## Entries shown
■ ■ ■ ■

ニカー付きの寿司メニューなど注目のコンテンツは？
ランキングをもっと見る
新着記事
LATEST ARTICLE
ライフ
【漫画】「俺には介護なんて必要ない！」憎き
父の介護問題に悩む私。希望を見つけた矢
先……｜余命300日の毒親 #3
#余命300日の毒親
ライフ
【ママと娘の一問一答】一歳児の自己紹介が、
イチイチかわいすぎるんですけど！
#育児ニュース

■ ■ ■ ■

## Directions
Please copy the whole of the material exactly as written.

## Exercise answer
ニカー付きの寿司メニューなど注目のコンテンツは？
ランキングをもっと見る
新着記事
LATEST ARTICLE
ライフ
【漫画】「俺には介護なんて必要ない！」憎き
父の介護問題に悩む私。希望を見つけた矢
先……｜余命300日の毒親 #3
#余命300日の毒親
ライフ
【ママと娘の一問一答】一歳児の自己紹介が、
イチイチかわいすぎるんですけど！
#育児ニュース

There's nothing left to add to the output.